Wednesday, October 19, 2022

Bitter Creek - Al Cody (Archie Joscelyn)




Al Cody is the pseudonym most often used by Montana Western writer Archie Joscelyn, who also wrote novels under his own name and the name Lynn Westland. Joscelyn got his start in the pulps in the 1920s but became a lot more prolific during the Thirties, when he turned out stories for WILD WEST WEEKLY under various house-names in addition to publishing quite a bit under his own name. He didn’t start using the Cody and Westland names until the Forties, but over time, Al Cody became the best-known of all the names Joscelyn used, although he still turned out a lot of paperback Westerns under his real name.


It was as Al Cody that Joscelyn wrote the novella “Bitter Creek”, which first appeared in the January 1947 issue of the pulp WESTERN ACTION. He expanded it into a full-length novel which was published in hardback by Dodd, Mead in July of that same year. Without comparing the two versions, I don’t imagine Joscelyn had to expand the novella very much, since it occupied 50 pages of small print in the pulp. The novel version also came out in paperback from Pocket Books in December 1950. It was also reprinted in paperback by Avon in 1960. I featured the pulp in one of my Saturday Morning Western Pulp posts a while back and decided to read the novel, so I found a copy of the Pocket Books edition. That’s it in the scan, ugly sticker pull and all.

The protagonist, Clyde Cassel, returns to his hometown in the Bitter Creek country of Montana following the Civil War. He comes back minus the right arm he lost in battle and also without the girl he was engaged to marry, who up and married an old rival while Cassel was off fighting the war. Not only that, the same lowdown skunk also took over Cassel’s ranch while he was gone. So he comes home an embittered cripple . . . but it’s not long before folks are trying to kill him and the town boss—who may or may not be a crook—offers him the job of marshal.

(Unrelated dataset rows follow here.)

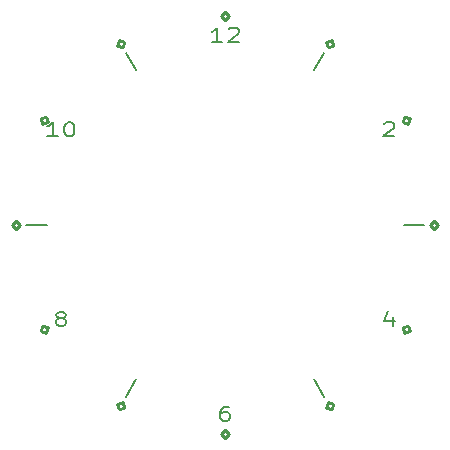
<source format=gbr>
%TF.GenerationSoftware,KiCad,Pcbnew,6.0.7-1.fc35*%
%TF.CreationDate,2022-12-05T16:38:58+01:00*%
%TF.ProjectId,Ring,52696e67-2e6b-4696-9361-645f70636258,rev?*%
%TF.SameCoordinates,Original*%
%TF.FileFunction,Soldermask,Top*%
%TF.FilePolarity,Negative*%
%FSLAX46Y46*%
G04 Gerber Fmt 4.6, Leading zero omitted, Abs format (unit mm)*
G04 Created by KiCad (PCBNEW 6.0.7-1.fc35) date 2022-12-05 16:38:58*
%MOMM*%
%LPD*%
G01*
G04 APERTURE LIST*
%ADD10C,0.250000*%
%ADD11C,0.200000*%
G04 APERTURE END LIST*
D10*
X160155000Y-79485562D02*
X160270788Y-79945011D01*
X142125000Y-79485562D02*
X142580788Y-79615011D01*
X166298650Y-85955551D02*
X166169201Y-86411339D01*
X169170000Y-95100000D02*
X168840000Y-94760000D01*
X133450000Y-94770000D02*
X133780000Y-95110000D01*
X142580788Y-79615011D02*
X142451339Y-80070799D01*
X135525562Y-104115000D02*
X135981350Y-104244449D01*
X160155000Y-110714438D02*
X160284449Y-110258650D01*
X151140000Y-77070000D02*
X150800000Y-77400000D01*
X133110000Y-95100000D02*
X133450000Y-94770000D01*
X142125000Y-110714438D02*
X142009212Y-110254989D01*
X133440000Y-95440000D02*
X133780000Y-95110000D01*
X133110000Y-95100000D02*
X133440000Y-95440000D01*
X142009212Y-110254989D02*
X142468661Y-110139201D01*
X135641350Y-86544449D02*
X136100799Y-86428661D01*
X168830000Y-95430000D02*
X168500000Y-95090000D01*
X142584449Y-110598650D02*
X142468661Y-110139201D01*
X160284449Y-110258650D02*
X159828661Y-110129201D01*
X166624989Y-86540788D02*
X166169201Y-86411339D01*
X151470000Y-77410000D02*
X151130000Y-77740000D01*
X135655011Y-103659212D02*
X136110799Y-103788661D01*
X151480000Y-112800000D02*
X151150000Y-112460000D01*
X159699212Y-110584989D02*
X159828661Y-110129201D01*
X160155000Y-79485562D02*
X159695551Y-79601350D01*
X135981350Y-104244449D02*
X136110799Y-103788661D01*
X150810000Y-112790000D02*
X151150000Y-112460000D01*
X166754438Y-104115000D02*
X166638650Y-103655551D01*
X166754438Y-86085000D02*
X166298650Y-85955551D01*
X159695551Y-79601350D02*
X159811339Y-80060799D01*
X151140000Y-113130000D02*
X151480000Y-112800000D01*
X166754438Y-104115000D02*
X166294989Y-104230788D01*
X150800000Y-77400000D02*
X151130000Y-77740000D01*
X135985011Y-85969212D02*
X136100799Y-86428661D01*
X160155000Y-110714438D02*
X159699212Y-110584989D01*
X166638650Y-103655551D02*
X166179201Y-103771339D01*
X142125000Y-79485562D02*
X141995551Y-79941350D01*
X135525562Y-86085000D02*
X135985011Y-85969212D01*
X151140000Y-77070000D02*
X151470000Y-77410000D01*
X168840000Y-94760000D02*
X168500000Y-95090000D01*
X151140000Y-113130000D02*
X150810000Y-112790000D01*
X160270788Y-79945011D02*
X159811339Y-80060799D01*
X135525562Y-86085000D02*
X135641350Y-86544449D01*
X135525562Y-104115000D02*
X135655011Y-103659212D01*
X166754438Y-86085000D02*
X166624989Y-86540788D01*
X142125000Y-110714438D02*
X142584449Y-110598650D01*
X169170000Y-95100000D02*
X168830000Y-95430000D01*
X166294989Y-104230788D02*
X166179201Y-103771339D01*
X141995551Y-79941350D02*
X142451339Y-80070799D01*
D11*
X151425714Y-110492857D02*
X151140000Y-110492857D01*
X150997142Y-110550000D01*
X150925714Y-110607142D01*
X150782857Y-110778571D01*
X150711428Y-111007142D01*
X150711428Y-111464285D01*
X150782857Y-111578571D01*
X150854285Y-111635714D01*
X150997142Y-111692857D01*
X151282857Y-111692857D01*
X151425714Y-111635714D01*
X151497142Y-111578571D01*
X151568571Y-111464285D01*
X151568571Y-111178571D01*
X151497142Y-111064285D01*
X151425714Y-111007142D01*
X151282857Y-110950000D01*
X150997142Y-110950000D01*
X150854285Y-111007142D01*
X150782857Y-111064285D01*
X150711428Y-111178571D01*
X158693571Y-108183169D02*
X159550714Y-109667784D01*
X166247142Y-95100000D02*
X167961428Y-95100000D01*
X136954577Y-87617857D02*
X136097434Y-87617857D01*
X136526006Y-87617857D02*
X136526006Y-86417857D01*
X136383149Y-86589285D01*
X136240292Y-86703571D01*
X136097434Y-86760714D01*
X137883149Y-86417857D02*
X138026006Y-86417857D01*
X138168863Y-86475000D01*
X138240292Y-86532142D01*
X138311720Y-86646428D01*
X138383149Y-86875000D01*
X138383149Y-87160714D01*
X138311720Y-87389285D01*
X138240292Y-87503571D01*
X138168863Y-87560714D01*
X138026006Y-87617857D01*
X137883149Y-87617857D01*
X137740292Y-87560714D01*
X137668863Y-87503571D01*
X137597434Y-87389285D01*
X137526006Y-87160714D01*
X137526006Y-86875000D01*
X137597434Y-86646428D01*
X137668863Y-86532142D01*
X137740292Y-86475000D01*
X137883149Y-86417857D01*
X164611136Y-86532142D02*
X164682565Y-86475000D01*
X164825422Y-86417857D01*
X165182565Y-86417857D01*
X165325422Y-86475000D01*
X165396850Y-86532142D01*
X165468279Y-86646428D01*
X165468279Y-86760714D01*
X165396850Y-86932142D01*
X164539708Y-87617857D01*
X165468279Y-87617857D01*
X137097434Y-102982142D02*
X136954577Y-102925000D01*
X136883149Y-102867857D01*
X136811720Y-102753571D01*
X136811720Y-102696428D01*
X136883149Y-102582142D01*
X136954577Y-102525000D01*
X137097434Y-102467857D01*
X137383149Y-102467857D01*
X137526006Y-102525000D01*
X137597434Y-102582142D01*
X137668863Y-102696428D01*
X137668863Y-102753571D01*
X137597434Y-102867857D01*
X137526006Y-102925000D01*
X137383149Y-102982142D01*
X137097434Y-102982142D01*
X136954577Y-103039285D01*
X136883149Y-103096428D01*
X136811720Y-103210714D01*
X136811720Y-103439285D01*
X136883149Y-103553571D01*
X136954577Y-103610714D01*
X137097434Y-103667857D01*
X137383149Y-103667857D01*
X137526006Y-103610714D01*
X137597434Y-103553571D01*
X137668863Y-103439285D01*
X137668863Y-103210714D01*
X137597434Y-103096428D01*
X137526006Y-103039285D01*
X137383149Y-102982142D01*
X136032857Y-95100000D02*
X134318571Y-95100000D01*
X165325422Y-102867857D02*
X165325422Y-103667857D01*
X164968279Y-102410714D02*
X164611136Y-103267857D01*
X165539708Y-103267857D01*
X143586428Y-82016830D02*
X142729285Y-80532215D01*
X158693571Y-82016830D02*
X159550714Y-80532215D01*
X143586428Y-108183169D02*
X142729285Y-109667784D01*
X150854285Y-79592857D02*
X149997142Y-79592857D01*
X150425714Y-79592857D02*
X150425714Y-78392857D01*
X150282857Y-78564285D01*
X150140000Y-78678571D01*
X149997142Y-78735714D01*
X151425714Y-78507142D02*
X151497142Y-78450000D01*
X151640000Y-78392857D01*
X151997142Y-78392857D01*
X152140000Y-78450000D01*
X152211428Y-78507142D01*
X152282857Y-78621428D01*
X152282857Y-78735714D01*
X152211428Y-78907142D01*
X151354285Y-79592857D01*
X152282857Y-79592857D01*
M02*

</source>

Cassel finds himself caught in the middle of a power struggle between this unexpected ally and his old enemy, and anyone who underestimates him because he has only one arm is in for a surprise.

The premise of this book—the hero coming home from the war only to find himself in danger because everything has changed—is pretty standard in Westerns, and in other genres, as well. Quite a few hardboiled crime novels from the late Forties and Fifties use the same plot. The appeal depends on the execution, and Joscelyn does a pretty darned good job of that, giving us a rough around the edges but still likable protagonist, some despicable villains, an unexpected plot twist or two, a well-done romantic angle that’s not too obtrusive, and a few characters who are hard to pin down. Not everything turns out the way you think it might, which is always a bonus.


Joscelyn’s prose had some occasional clumsiness to it that never goes away completely even in his best books, and that’s true in this one. But there’s some really excellent writing, as well, and the same sense of authenticity that’s to be found in Walt Coburn’s work. BITTER CREEK isn’t the best of Joscelyn’s novels I’ve read so far—I think DOOMROCK, POWDER BURNS, and THE THUNDERING HILLS are better—but it’s right up there close to the same level. I really enjoyed it, and if you’re a traditional Western reader and haven’t tried anything by Archie Joscelyn or Al Cody yet, BITTER CREEK wouldn’t be a bad place to start.